= PROBLEM TO WORK ON =
Your job is to retype the records exactly while dropping every picture.

= INPUT DATA =
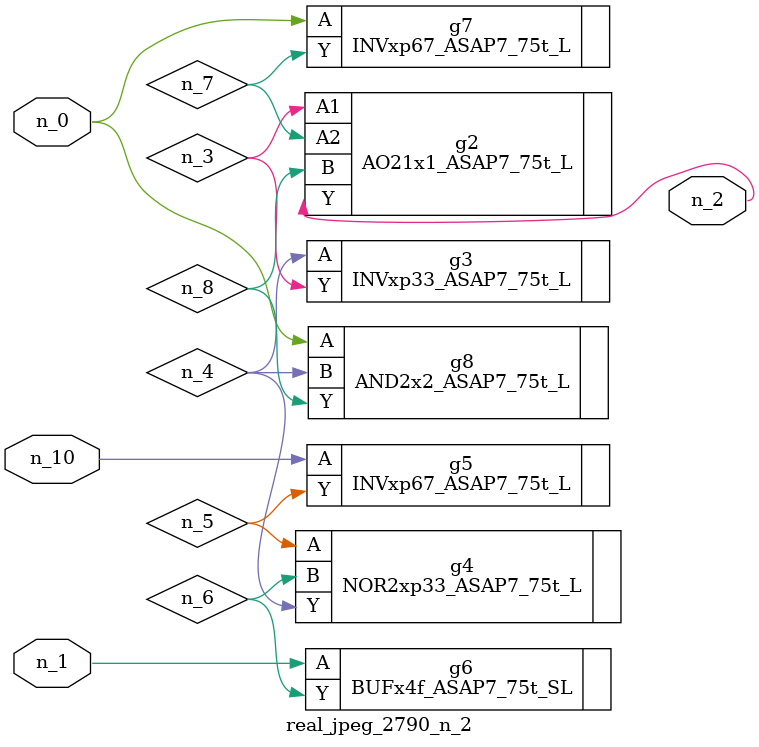
<source format=v>
module real_jpeg_2790_n_2 (n_1, n_10, n_0, n_2);

input n_1;
input n_10;
input n_0;

output n_2;

wire n_5;
wire n_4;
wire n_8;
wire n_6;
wire n_7;
wire n_3;

INVxp67_ASAP7_75t_L g7 ( 
.A(n_0),
.Y(n_7)
);

AND2x2_ASAP7_75t_L g8 ( 
.A(n_0),
.B(n_4),
.Y(n_8)
);

BUFx4f_ASAP7_75t_SL g6 ( 
.A(n_1),
.Y(n_6)
);

AO21x1_ASAP7_75t_L g2 ( 
.A1(n_3),
.A2(n_7),
.B(n_8),
.Y(n_2)
);

INVxp33_ASAP7_75t_L g3 ( 
.A(n_4),
.Y(n_3)
);

NOR2xp33_ASAP7_75t_L g4 ( 
.A(n_5),
.B(n_6),
.Y(n_4)
);

INVxp67_ASAP7_75t_L g5 ( 
.A(n_10),
.Y(n_5)
);


endmodule
</source>
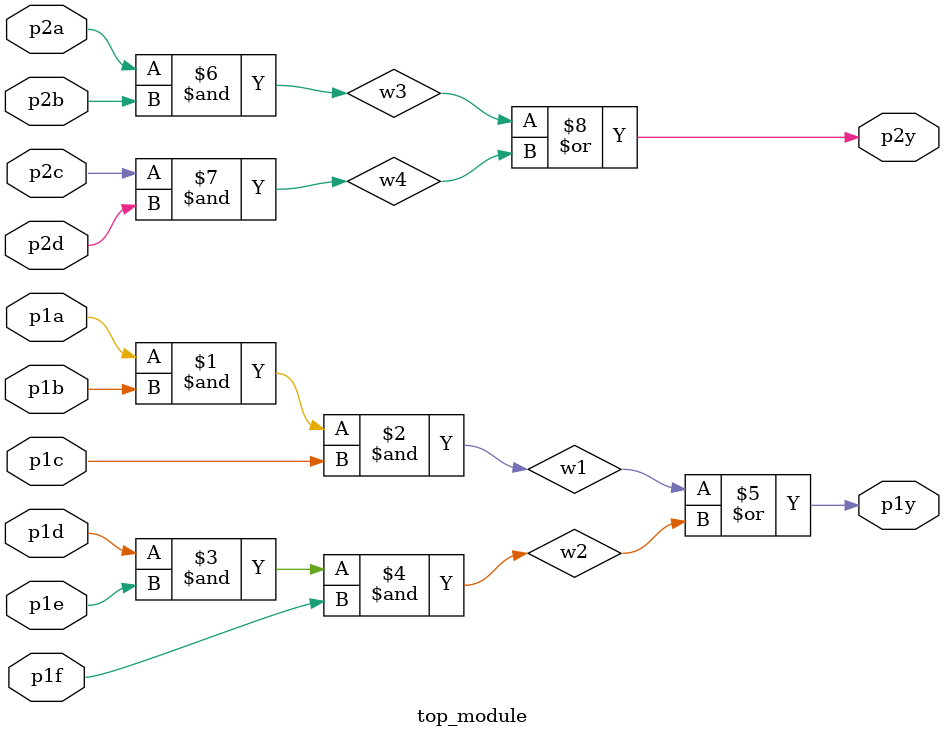
<source format=v>
module top_module ( 
    input p1a, p1b, p1c, p1d, p1e, p1f,
    output p1y,
    input p2a, p2b, p2c, p2d,
    output p2y );
    
    wire w1,w2,w3,w4;
    
    assign w1  = p1a & p1b & p1c;
    assign w2  = p1d & p1e & p1f;
    assign p1y = w1 | w2;
    
    assign w3 = p2a & p2b;
    assign w4 = p2c & p2d;
    assign p2y = w3 | w4;
    
endmodule

</source>
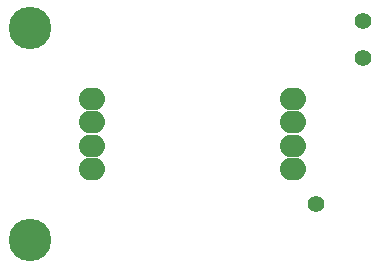
<source format=gbs>
G04 #@! TF.GenerationSoftware,KiCad,Pcbnew,(5.1.2)-1*
G04 #@! TF.CreationDate,2019-11-04T01:51:56+09:00*
G04 #@! TF.ProjectId,IR,49522e6b-6963-4616-945f-706362585858,v1.1*
G04 #@! TF.SameCoordinates,Original*
G04 #@! TF.FileFunction,Soldermask,Bot*
G04 #@! TF.FilePolarity,Negative*
%FSLAX46Y46*%
G04 Gerber Fmt 4.6, Leading zero omitted, Abs format (unit mm)*
G04 Created by KiCad (PCBNEW (5.1.2)-1) date 2019-11-04 01:51:56*
%MOMM*%
%LPD*%
G04 APERTURE LIST*
%ADD10C,3.600000*%
%ADD11O,2.200000X1.924000*%
%ADD12C,1.400000*%
G04 APERTURE END LIST*
D10*
X180000000Y-120000000D03*
D11*
X185200000Y-114000000D03*
X185200000Y-112000000D03*
X185200000Y-110000000D03*
X185200000Y-108000000D03*
X202200000Y-108000000D03*
X202200000Y-110000000D03*
X202200000Y-112000000D03*
X202200000Y-114000000D03*
D12*
X204200000Y-116900000D03*
X208200000Y-101400000D03*
X208200000Y-104600000D03*
D10*
X180000000Y-102000000D03*
M02*

</source>
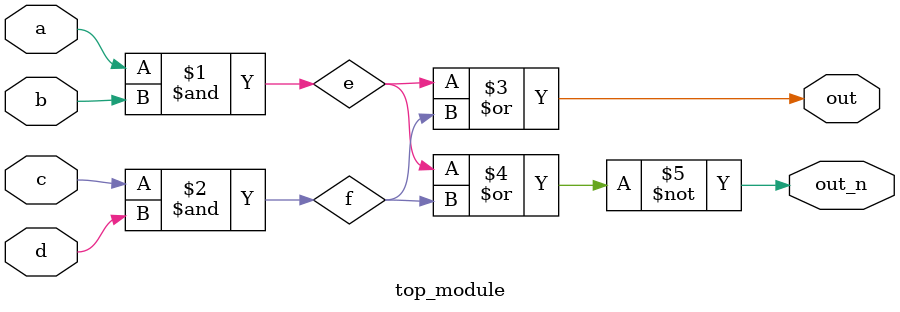
<source format=v>
`default_nettype none
module top_module(
    input a,
    input b,
    input c,
    input d,
    output out,
    output out_n   ); 
    
    wire e, f, g;
    assign e = a&b;
    assign f = c&d;
    assign out = e|f;
    assign out_n = ~(e|f);

endmodule
</source>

= OUTPUT BELOW =
<source format=v>
module real_jpeg_2790_n_2 (n_1, n_10, n_0, n_2);

input n_1;
input n_10;
input n_0;

output n_2;

wire n_5;
wire n_4;
wire n_8;
wire n_6;
wire n_7;
wire n_3;

INVxp67_ASAP7_75t_L g7 ( 
.A(n_0),
.Y(n_7)
);

AND2x2_ASAP7_75t_L g8 ( 
.A(n_0),
.B(n_4),
.Y(n_8)
);

BUFx4f_ASAP7_75t_SL g6 ( 
.A(n_1),
.Y(n_6)
);

AO21x1_ASAP7_75t_L g2 ( 
.A1(n_3),
.A2(n_7),
.B(n_8),
.Y(n_2)
);

INVxp33_ASAP7_75t_L g3 ( 
.A(n_4),
.Y(n_3)
);

NOR2xp33_ASAP7_75t_L g4 ( 
.A(n_5),
.B(n_6),
.Y(n_4)
);

INVxp67_ASAP7_75t_L g5 ( 
.A(n_10),
.Y(n_5)
);


endmodule
</source>
<source format=v>
module top_module ( 
    input p1a, p1b, p1c, p1d, p1e, p1f,
    output p1y,
    input p2a, p2b, p2c, p2d,
    output p2y );
    
    wire w1,w2,w3,w4;
    
    assign w1  = p1a & p1b & p1c;
    assign w2  = p1d & p1e & p1f;
    assign p1y = w1 | w2;
    
    assign w3 = p2a & p2b;
    assign w4 = p2c & p2d;
    assign p2y = w3 | w4;
    
endmodule

</source>
<source format=gbs>
G04 #@! TF.GenerationSoftware,KiCad,Pcbnew,(5.1.2)-1*
G04 #@! TF.CreationDate,2019-11-04T01:51:56+09:00*
G04 #@! TF.ProjectId,IR,49522e6b-6963-4616-945f-706362585858,v1.1*
G04 #@! TF.SameCoordinates,Original*
G04 #@! TF.FileFunction,Soldermask,Bot*
G04 #@! TF.FilePolarity,Negative*
%FSLAX46Y46*%
G04 Gerber Fmt 4.6, Leading zero omitted, Abs format (unit mm)*
G04 Created by KiCad (PCBNEW (5.1.2)-1) date 2019-11-04 01:51:56*
%MOMM*%
%LPD*%
G04 APERTURE LIST*
%ADD10C,3.600000*%
%ADD11O,2.200000X1.924000*%
%ADD12C,1.400000*%
G04 APERTURE END LIST*
D10*
X180000000Y-120000000D03*
D11*
X185200000Y-114000000D03*
X185200000Y-112000000D03*
X185200000Y-110000000D03*
X185200000Y-108000000D03*
X202200000Y-108000000D03*
X202200000Y-110000000D03*
X202200000Y-112000000D03*
X202200000Y-114000000D03*
D12*
X204200000Y-116900000D03*
X208200000Y-101400000D03*
X208200000Y-104600000D03*
D10*
X180000000Y-102000000D03*
M02*

</source>
<source format=v>
`default_nettype none
module top_module(
    input a,
    input b,
    input c,
    input d,
    output out,
    output out_n   ); 
    
    wire e, f, g;
    assign e = a&b;
    assign f = c&d;
    assign out = e|f;
    assign out_n = ~(e|f);

endmodule
</source>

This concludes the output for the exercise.